Bridging the gap between innovation and trust

Like any new technology in engineering, biocementation faces skepticism. The industry has relied on cement-based solutions for decades — not necessarily because they’re perfect, but because they’re familiar.

"In almost every area of civil engineering, our profession has remained heavily reliant on Portland cement," Gomez says. "We know cement, we trust cement, and there’s no one questioning whether or not it works."

Biocementation, by contrast, introduces something unfamiliar: the use of bacteria to initiate the natural formation of minerals in the soil.

"We are not as used to using biological processes in geotechnical engineering," Gomez says. "And that’s part of the challenge: not just proving that it works, but helping people understand how it works, where it makes sense to use it, and identifying its limitations just like we would any other ground improvement technology."

Gomez has spent years educating engineers and industry leaders, presenting at conferences, visiting consulting firms and showing lab results. While many are intrigued by the technology, he notes that engineers are hesitant to adopt new methods until they can trust that they are as successful, reliable and safe as traditional methods.

That proof starts in the UW’s Biogeotechnics Lab, where Gomez and his team study how biological processes, like biocementation, can change the way soil behaves. One way they test this is by sending small, non-destructive shear waves through treated soil samples to measure how these processes affect a soil’s stiffness — the faster the waves travel, the stiffer the soil is, which correlates to the amount of cementation generated.

They also simulate earthquake loadings by repeatedly cycling the treated soil samples under controlled conditions to see how they behave prior to and after the occurrence of soil liquefaction.

"In some of our tests, untreated loose sands can see liquefaction within just a few loading cycles,” Gomez explains. "But when we add even a small amount of cementation, a level that we can detect with non-destructive shear waves but not enough to feel by touch, the same soil can withstand tens or even hundreds of cycles before liquefaction occurs."

This dramatic improvement, achieved with minimal material input, highlights biocementation’s potential as a low-impact, sustainable alternative to traditional ground improvement techniques.

Looking ahead

So far, much of what’s been learned about biocementation comes from lab tests. The next step will be testing it in real-world conditions.

"The geotechnical engineering community has already completed many large-scale tests and field trials using this technology, but they’ve been for things like sealing rock fractures or stabilizing soil erosion," Gomez says. "So far, none have been for the deeper geotechnical challenge of liquefaction mitigation."

Field trials present unique challenges. Unlike the uniform soil conditions in a lab, real sites have varied soil types, groundwater flow and less predictable environmental conditions. Engineers will need to figure out how to distribute nutrients evenly through different materials, control reaction speeds, and ensure that cementation remains effective and stable long after treatments have been completed.

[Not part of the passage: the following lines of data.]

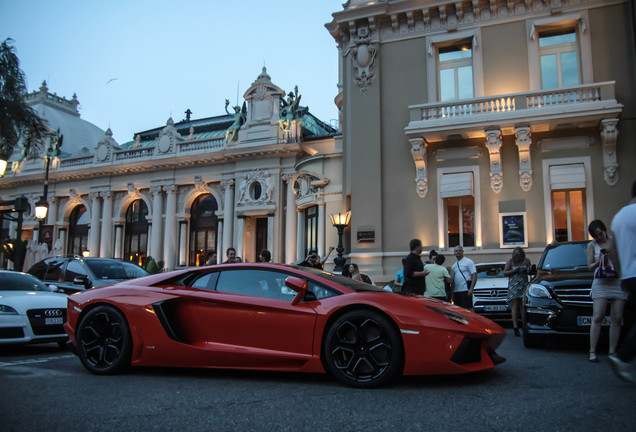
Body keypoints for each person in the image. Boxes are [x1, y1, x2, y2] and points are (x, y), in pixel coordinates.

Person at [586, 219, 626, 362]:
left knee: (617, 317)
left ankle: (612, 351)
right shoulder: (592, 246)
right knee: (598, 316)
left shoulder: (615, 241)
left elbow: (624, 258)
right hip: (601, 283)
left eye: (600, 234)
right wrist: (600, 260)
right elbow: (589, 267)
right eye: (596, 236)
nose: (599, 238)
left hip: (616, 281)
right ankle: (592, 351)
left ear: (604, 230)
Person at [608, 180, 636, 382]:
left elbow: (613, 250)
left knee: (632, 319)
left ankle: (623, 356)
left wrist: (621, 275)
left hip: (629, 276)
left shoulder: (619, 217)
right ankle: (623, 356)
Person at [504, 247, 531, 336]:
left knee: (523, 305)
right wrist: (514, 270)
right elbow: (505, 273)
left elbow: (530, 271)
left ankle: (524, 324)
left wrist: (527, 269)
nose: (519, 258)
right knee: (515, 304)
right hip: (514, 285)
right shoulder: (510, 261)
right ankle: (515, 327)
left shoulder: (526, 260)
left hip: (523, 284)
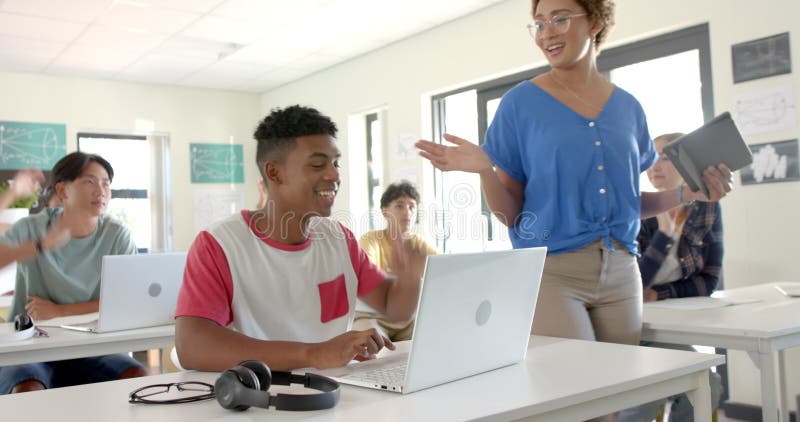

Another challenge is adoption. Despite its potential, biocementation is still relatively new, and industrial use of the technology has been limited.

"There is a real opportunity to deploy this technology for problems with few existing solutions," Gomez says. "A successful field trial for liquefaction mitigation could pave the way for wider adaptation, and our research team is committed to realizing real-world impacts."

The demand for sustainable engineering solutions is growing. And as biocementation continues to prove its effectiveness, it could become a powerful tool for protecting infrastructure from earthquake damage — offering a less disruptive, more sustainable alternative to traditional soil stabilization.